Charles McGuinness, December 2014
Screenshot

Introduction to the Application

I designed the application with several goals in mind:

Accept a sequence of words taken from english language text and predict the most likely next word
Allow the user to test the predictive model with several phrases
Help the user keep score of the tests
Add an element of fun and whimsy to the process

Using the Application

The application keeps score in a “hangman” like game. To use it, you enter a phrase into the input box and then press the “Predict Next Word” button. After a brief calculation, the program will display the predicted word. The user then compares the word predicted by the program with word from their test case. If they match, the user presses the “Yes” button, if not, the “No” button. A “Let's Start over” button is available to reset the counts if needed.

As the tests progress, the program keeps score and updates a drawing of a “hangman” character. After five tests (the definition of a round), the program either celebrates its success or laments its failure.

Model Generation

The prediction algorithm runs on a pre-computed set of n-grams.
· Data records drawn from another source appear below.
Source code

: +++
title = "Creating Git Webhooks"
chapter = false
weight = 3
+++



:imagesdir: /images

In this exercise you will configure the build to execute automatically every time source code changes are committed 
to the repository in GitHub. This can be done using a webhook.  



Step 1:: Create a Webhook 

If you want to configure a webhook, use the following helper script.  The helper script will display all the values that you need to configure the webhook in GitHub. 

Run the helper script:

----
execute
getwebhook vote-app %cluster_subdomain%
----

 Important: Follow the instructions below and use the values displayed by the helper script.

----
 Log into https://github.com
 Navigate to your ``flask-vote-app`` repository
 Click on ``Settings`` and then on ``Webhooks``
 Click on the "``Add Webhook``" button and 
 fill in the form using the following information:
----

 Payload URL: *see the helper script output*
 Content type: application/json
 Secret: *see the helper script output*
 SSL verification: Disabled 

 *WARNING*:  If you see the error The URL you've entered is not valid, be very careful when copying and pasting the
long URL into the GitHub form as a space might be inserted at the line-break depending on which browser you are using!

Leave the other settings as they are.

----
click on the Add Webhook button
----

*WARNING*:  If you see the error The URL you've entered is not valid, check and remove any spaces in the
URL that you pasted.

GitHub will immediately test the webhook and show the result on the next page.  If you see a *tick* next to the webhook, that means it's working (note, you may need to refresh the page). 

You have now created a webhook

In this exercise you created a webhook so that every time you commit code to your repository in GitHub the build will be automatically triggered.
The final model's n-grams are derived from all 5- and lower n-grams produced by parsing the entire corpora.

The initial, very large list of n-grams is pruned in three steps:

All n-grams that occur twice or less were removed.
All n-grams with the same “predictor” (all but the last word) are compared, and only the most frequent retained. For example, if “the young man” occured 5 times and “the young dog” 2 times, I kept the n-gram ending in “man”.
If a longer n-gram was redundant, because a shorter n-gram would predict the same thing, the longer one was removed.

Prediction Generation

At run time, a phrase is entered into the user interface and fed to the prediction algorithm, which breaks the phrase into individual words and follows these steps:

Look for the longest exact match possible. If one is found, that is used as the prediction.
Begin replacing words in the input phrase with wildcards, starting with the last word, to find a match. The algorithm tries one word at a time, then two, up to all but one word, in hopes of finding a match.
If all else fails (there is no match possible with any permutation of the words), the program returns “The”, the most common word in english usage.